The complaint also alleges that UnitedHealth Group and Rex were informed that the underperforming target-date suite should be replaced.

The amended complaint’s additional allegations are based on documents obtained by the plaintiffs’ attorneys during discovery, according to a release from the firm Sanford Heisler Sharp.

The plaintiffs allege that the Minnesota-based insurer failed to put the interests of retirement plan participants and employees ahead of business interests by selecting underperforming target-date funds managed by Wells Fargo as the default investment option in the 401(k) plan. 

“After consulting with the plan’s independent investment consultant, Mercer, the Investment Committee itself recognized by 2016 that the Wells Fargo Target Fund Suite should be removed,” the complaint states. “But UnitedHealth’s executive leadership, led by CFO John Rex, focused on UnitedHealth’s lucrative business relationships with Wells Fargo and overruled the plan to remove the Wells Fargo Target Fund Suite.”

Plaintiffs further allege that UnitedHealth managed the retirement plan irresponsibly.   

“To justify keeping Wells Fargo, UnitedHealth sidelined the plan’s independent investment consultant from the decision-making process, threw out key findings that the investment committee had made about what type of target-date suite would best serve the plan’s participants, abandoned the investment committee’s established criteria for screening target-date managers, and concocted a pretext to justify retaining Wells Fargo’s target date funds on the plan,” the complaint states.

“Rather than acting with a singular focus on the needs of the plan’s participants and beneficiaries, the UnitedHealth defendants made the decision at least in part to curry favor with, and benefit, UnitedHealth’s key business partner, Wells Fargo, and advance UnitedHealth’s self-interests,” the complaint continues. “In doing so, the UnitedHealth Defendants flagrantly violated ERISA.”

The original complaint, made in 2021, was certified as a class action in February 2022. It was brought in the U.S. District Court for the District of Minnesota.

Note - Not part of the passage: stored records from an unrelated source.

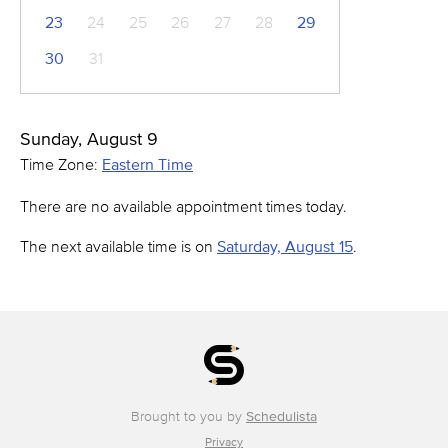
23
24
25
26
27
28
29
30
31
Sunday, August 9
Time Zone:
Eastern Time
There are no available appointment times today.
The next available time is on
Saturday, August 15
.
Brought to you by
Schedulista
Privacy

The original complaint alleged two fiduciary breach violations for duty of prudence and duty to monitor the plan’s investments and performance.

The previously named defendants were United Health Group, its board of directors and the UnitedHealth Group employee benefits 

The lawsuit, Kim Snyder versus UnitedHealth Group; the board of directors of UnitedHealth Group; and its members David Wichmann; John Rex; and the UnitedHealth Group Employee Benefits Plan Investment Committee and its members is case 0:21-cv-01049-JRT-BRT.